WHAT THE TASK REQUIRES — Copies of all lines that contain "resonance" are needed; take them from the data below.

THE DATA —

========================================================================

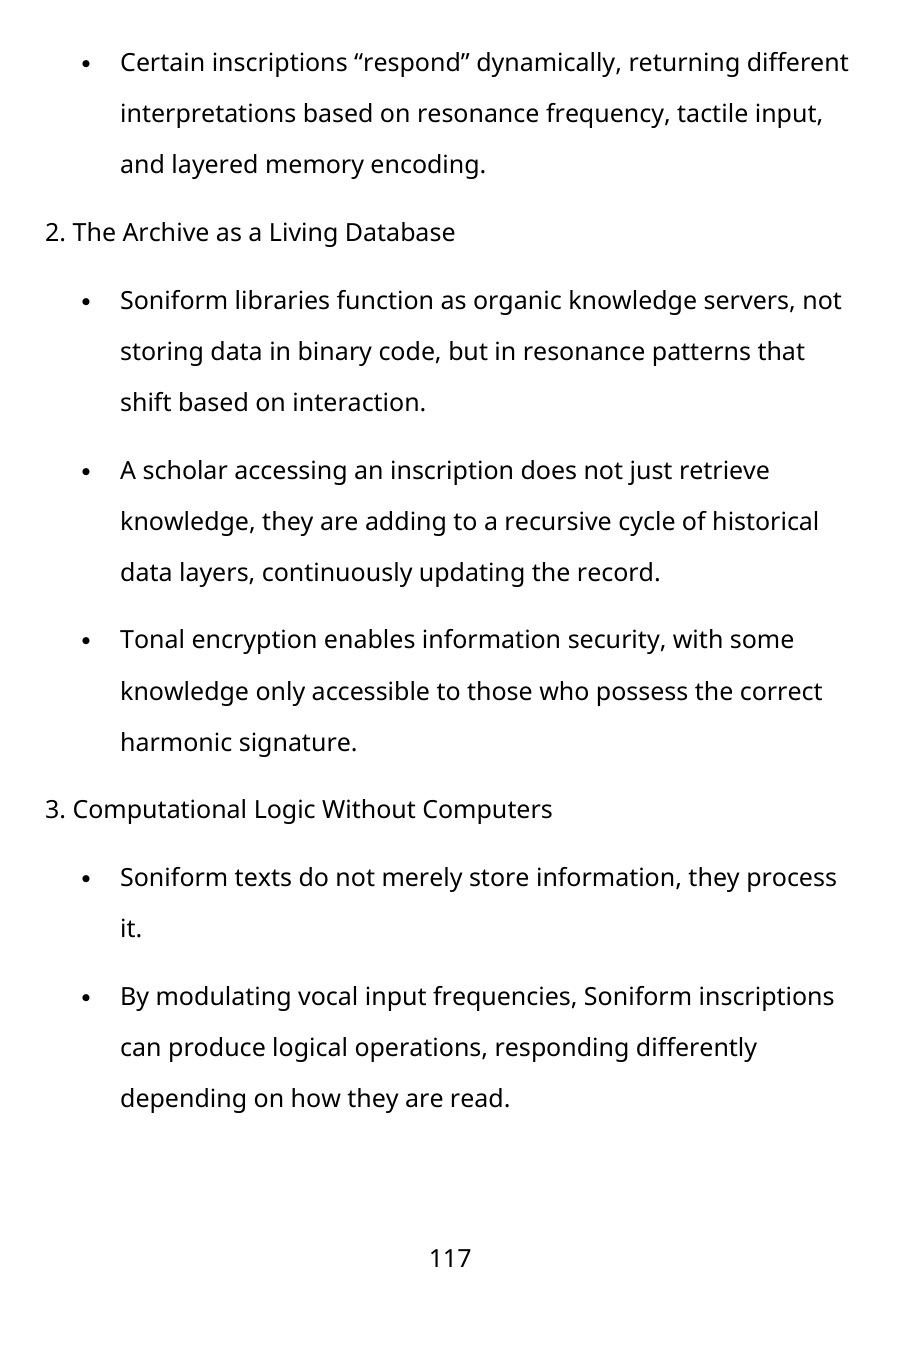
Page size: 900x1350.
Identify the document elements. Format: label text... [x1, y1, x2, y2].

text 3. Computational Logic Without Computers [45, 792, 855, 826]
list A scholar accessing an inscription does not just retrieve knowledge, they are adding to a recursive cycle of historical data layers, continuously updating the record. [82, 452, 855, 588]
text 2. The Archive as a Living Database [45, 215, 855, 249]
list Soniform texts do not merely store information, they process it. [82, 859, 855, 945]
list Soniform libraries function as organic knowledge servers, not storing data in binary code, but in resonance patterns that shift based on interaction. [82, 282, 855, 419]
list By modulating vocal input frequencies, Soniform inscriptions can produce logical operations, responding differently depending on how they are read. [82, 978, 855, 1114]
list Certain inscriptions “respond” dynamically, returning different interpretations based on resonance frequency, tactile input, and layered memory encoding. [82, 45, 855, 181]
list Tonal encryption enables information security, with some knowledge only accessible to those who possess the correct harmonic signature. [82, 622, 855, 758]
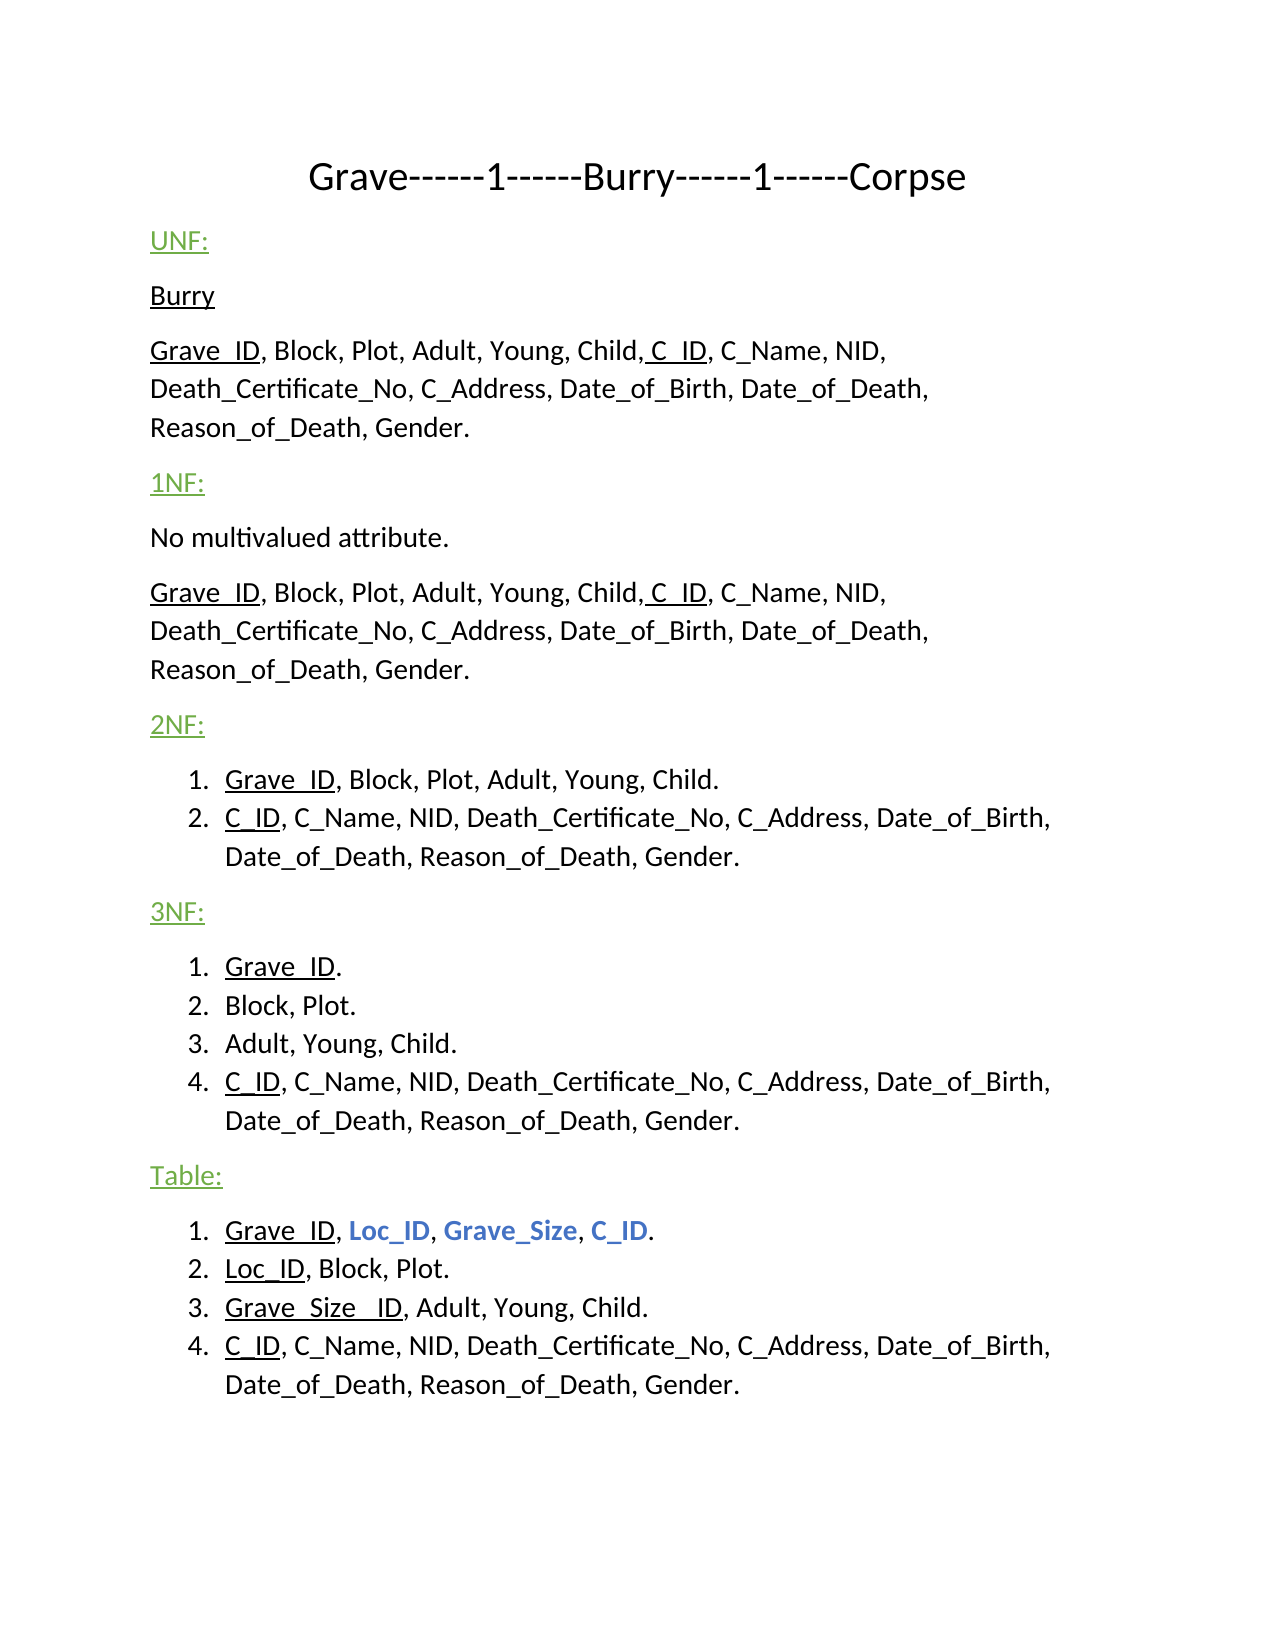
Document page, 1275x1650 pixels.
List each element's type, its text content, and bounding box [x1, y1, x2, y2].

list Grave_ID, Loc_ID, Grave_Size, C_ID. [187, 1212, 1125, 1248]
list Adult, Young, Child. [187, 1025, 1125, 1061]
text Grave_ID, Block, Plot, Adult, Young, Child, C_ID, C_Name, NID, Death_Certificate_No, C_Address, Date_of_Birth, Date_of_Death, Reason_of_Death, Gender. [150, 574, 1125, 686]
text No multivalued attribute. [150, 519, 1125, 554]
list Grave_ID. [187, 948, 1125, 984]
text Grave------1------Burry------1------Corpse [150, 150, 1125, 201]
list Grave_ID, Block, Plot, Adult, Young, Child. [187, 761, 1125, 797]
list C_ID, C_Name, NID, Death_Certificate_No, C_Address, Date_of_Birth, Date_of_Death, Reason_of_Death, Gender. [187, 1327, 1125, 1401]
text 1NF: [150, 464, 1125, 499]
text 2NF: [150, 706, 1125, 742]
text Grave_ID, Block, Plot, Adult, Young, Child, C_ID, C_Name, NID, Death_Certificate_No, C_Address, Date_of_Birth, Date_of_Death, Reason_of_Death, Gender. [150, 332, 1125, 444]
text Burry [150, 277, 1125, 312]
text UNF: [150, 222, 1125, 257]
list C_ID, C_Name, NID, Death_Certificate_No, C_Address, Date_of_Birth, Date_of_Death, Reason_of_Death, Gender. [187, 799, 1125, 873]
list C_ID, C_Name, NID, Death_Certificate_No, C_Address, Date_of_Birth, Date_of_Death, Reason_of_Death, Gender. [187, 1063, 1125, 1137]
list Loc_ID, Block, Plot. [187, 1251, 1125, 1286]
list Block, Plot. [187, 987, 1125, 1022]
text Table: [150, 1157, 1125, 1193]
list Grave_Size _ID, Adult, Young, Child. [187, 1289, 1125, 1324]
text 3NF: [150, 893, 1125, 929]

========================================================================

ANSWER AREA —
list Soniform libraries function as organic knowledge servers, not storing data in binary code, but in resonance patterns that shift based on interaction. [82, 282, 855, 419]
list Certain inscriptions “respond” dynamically, returning different interpretations based on resonance frequency, tactile input, and layered memory encoding. [82, 45, 855, 181]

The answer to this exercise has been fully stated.